Closer to me, two women squat before buckets of water and soap, arranged in gradation from greenish-brown to perfectly clear and bubbly. Saryar, one of the restaurant staff, gets up from the dishwashing station with a stack of dripping bowls and places them in front of me. “Mikaila,” she asks, “what are you staring at?” I quickly realize that my curious gaze at the parade of activities has been holding up the assembly line.
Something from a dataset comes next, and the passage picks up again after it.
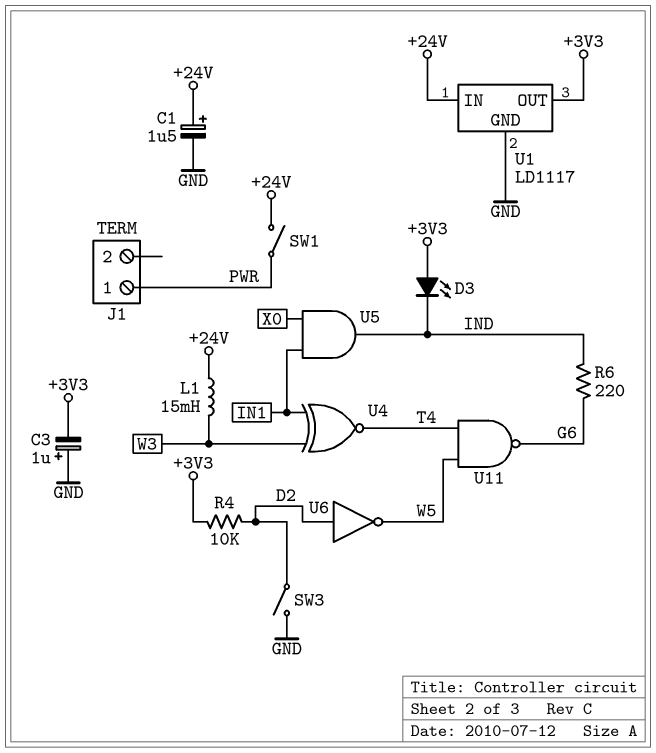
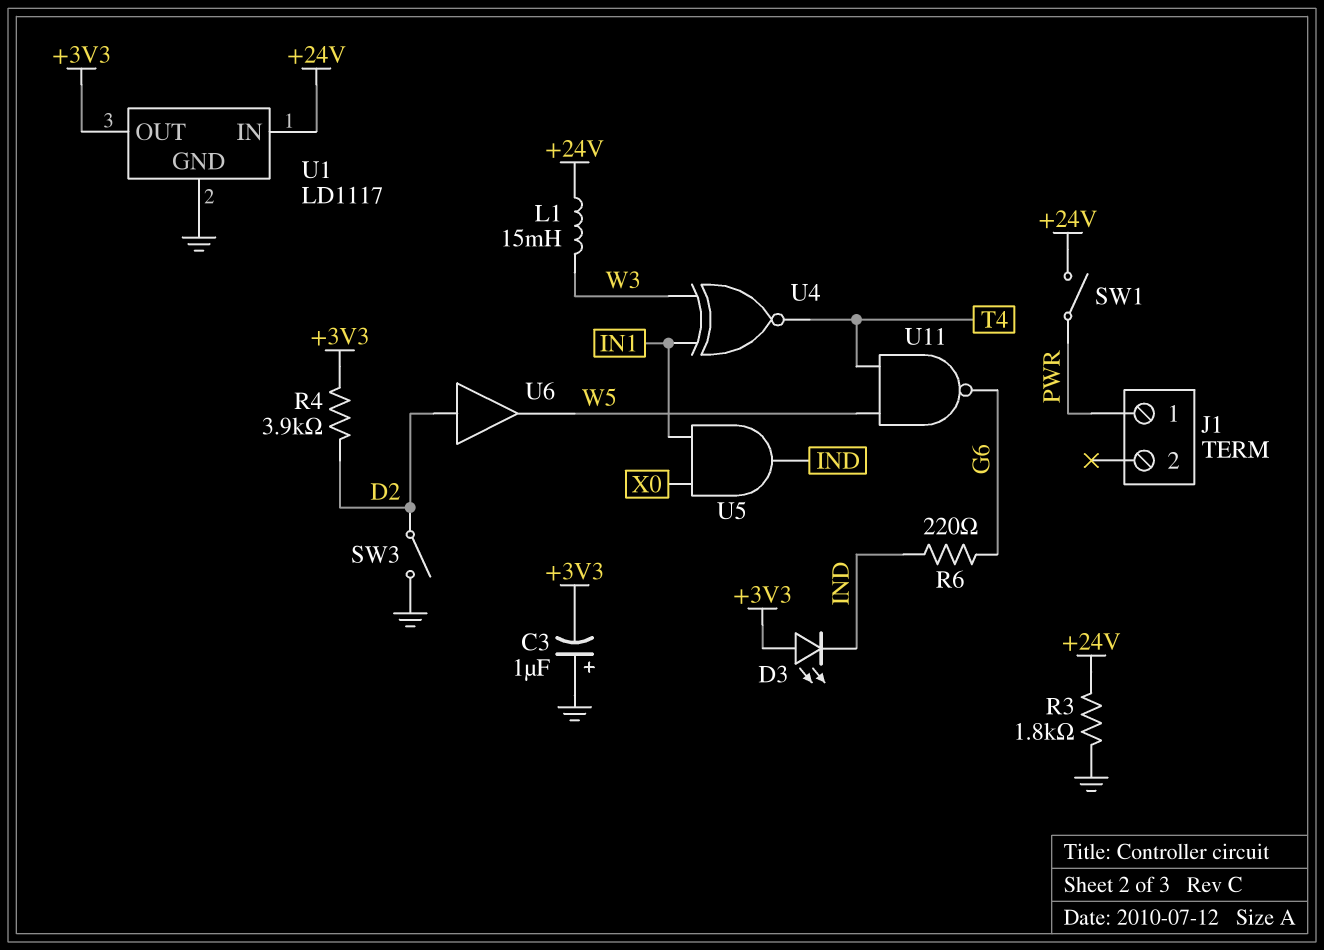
C1: 1.5uF (plus +24V, minus GND) -> none
R3: none -> 1.8k (+24V, GND)
R4: 10k (+3V3, D2) -> 3.9k (+3V3, D2)
U6: NOT (in D2, out W5) -> buffer (in D2, out W5)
Before coming here, many people said to me, “I’m sure you’re going to have so much to offer; you’ll teach them so much.” But, in fact, it is these women who are constantly teaching me. The women at Pao Mon teach me how to cook with different street side herbs and plants, how to cook five dishes at once with only one burner, how to turn any vacant space into a surface for chopping and prep, and how to turn any side alley of a monastery into a fully operational pop-up kitchen. Daily, these women inspire me with their drive, positivity, and resilience.